De acordo com Carlos Portugal, “sem a volta do consumo também dos países mais pobres você não consegue continuar a atividade econômica dos países mais ricos. Então, além de haver um aumento da desigualdade global a partir disso, os ricos estão ficando cada vez mais ricos e os pobres, cada vez mais pobres”.
A quebra temporária das patentes de vacinas também estimularia a transferência de tecnologia referente à produção desses imunizantes, alavancando o desenvolvimento tecnológico de centros produtivos ao redor do mundo, e principalmente em países em desenvolvimento.
Dessa forma, segundo o professor, estaríamos caminhando de maneira mais rápida rumo a um patamar de produção que pudesse atender as necessidades globais. “Cada dia que você adia essa discussão, você está adiando investimento para criar os parques industriais para produzir as vacinas. Cada mês que a gente atrasa, a gente está adiando a produção de vacinas e o atendimento de toda a população mundial em anos”, alerta Portugal.
Quebra de patentes para as farmacêuticas
À primeira vista, a quebra das patentes pode ser vista como prejudicial às empresas farmacêuticas que desenvolveram tais tecnologias. Porém, o professor afirma que elas também poderiam obter retorno financeiro dessa modalidade comercial. “Por meio de mecanismos como o licenciamento compulsório, você conseguiria dar uma rentabilidade muito razoável para essas empresas, mas com uma produção muito maior”, explica.

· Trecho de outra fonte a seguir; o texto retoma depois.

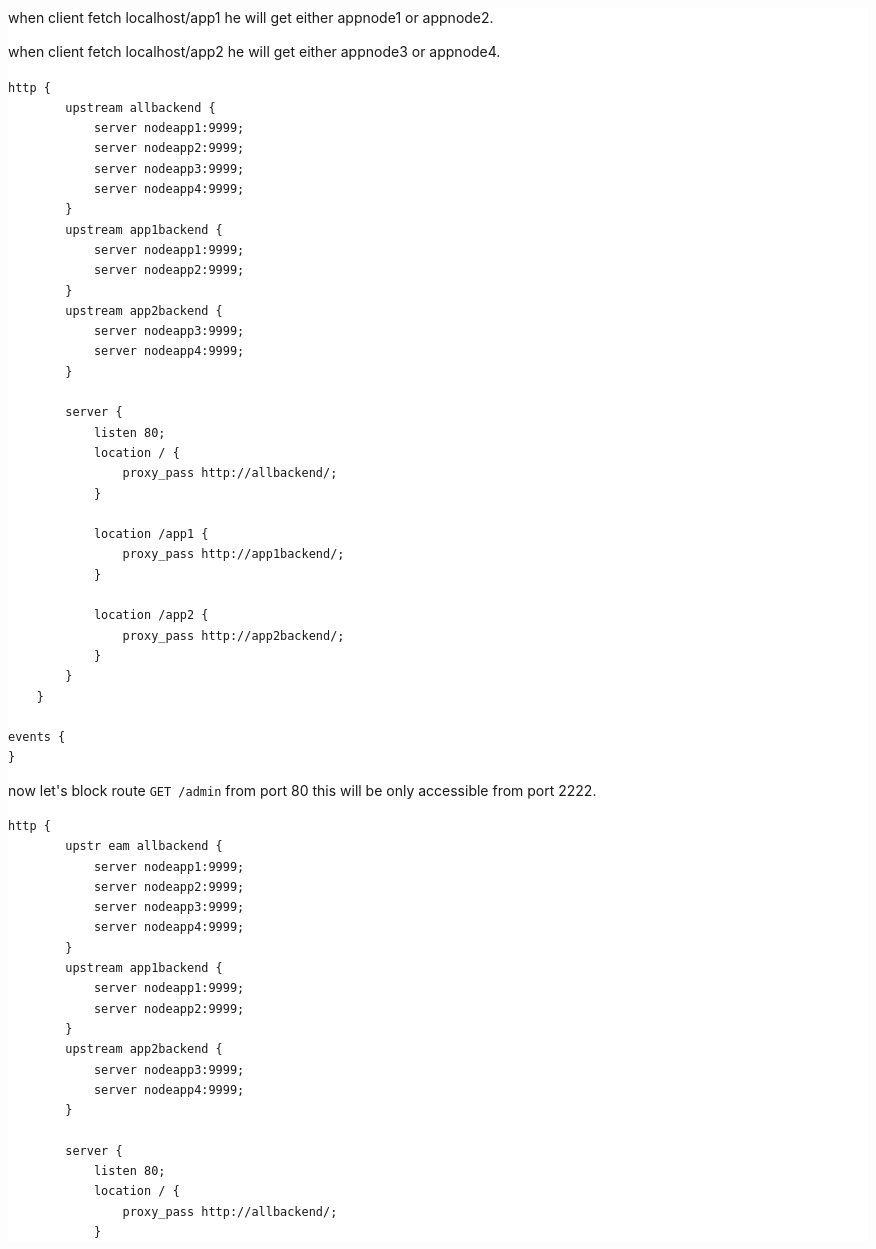 when client fetch localhost/app1 he will get either appnode1 or appnode2.

when client fetch localhost/app2 he will get either appnode3 or appnode4.

```nginx
http {
        upstream allbackend {
            server nodeapp1:9999;
            server nodeapp2:9999;
            server nodeapp3:9999;
            server nodeapp4:9999;
        }
        upstream app1backend {
            server nodeapp1:9999;
            server nodeapp2:9999;
        }
        upstream app2backend {
            server nodeapp3:9999;
            server nodeapp4:9999;
        }
        
        server { 
            listen 80;
            location / {
                proxy_pass http://allbackend/;
            } 

            location /app1 {
                proxy_pass http://app1backend/;
            }

            location /app2 {
                proxy_pass http://app2backend/;
            }
        }
    }

events { 
}
```



now let's block route `GET /admin` from port 80 this will be only accessible from port 2222.

```nginx
http {
        upstr eam allbackend {
            server nodeapp1:9999;
            server nodeapp2:9999;
            server nodeapp3:9999;
            server nodeapp4:9999;
        }
        upstream app1backend {
            server nodeapp1:9999;
            server nodeapp2:9999;
        }
        upstream app2backend {
            server nodeapp3:9999;
            server nodeapp4:9999;
        }
        
        server { 
            listen 80;
            location / {
                proxy_pass http://allbackend/;
            } 
```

“O problema que a gente tem hoje é: as patentes adotam um regime monopolista que faz o preço ficar mais alto, reduzindo a produção. Isso já é imoral por si só dentro de um ambiente de pandemia global”, pontua Portugal.
No Brasil, a suspensão das patentes permitiria uma obtenção mais rápida de vacinas produzidas por laboratórios que não possuem a autorização, mas sim a capacidade tecnológica, para produzi-las. Além disso, a decisão também incentivaria o preparo e o investimento tecnológico em institutos científicos brasileiros, como o Instituto Butantan e a Fiocruz, para que produzissem vacinas sem atender aos direitos de propriedade industrial das empresas que as desenvolveram, ou seja, produzindo mais e com custos menores.
Tendo em vista o cenário brasileiro em que vários estados tiveram que negociar seus próprios contratos de compra de vacinas sem o apoio do governo federal e, principalmente, o atraso na vacinação da população, Portugal considera fundamental a quebra de patentes para o estabelecimento de um ritmo adequado da imunização para uma consequente retomada da economia brasileira. “Cada dia que a nossa economia não reabre em razão da falta de vacinação, sendo que as outras economias centrais estão se abrindo, a gente está perdendo uma posição dentro da economia global, que não necessariamente a gente consegue recuperar. Além disso, a pandemia gera danos de longuíssimo prazo na economia, principalmente porque ela tem impacto muito grave no processo educacional como um todo”, finaliza o professor.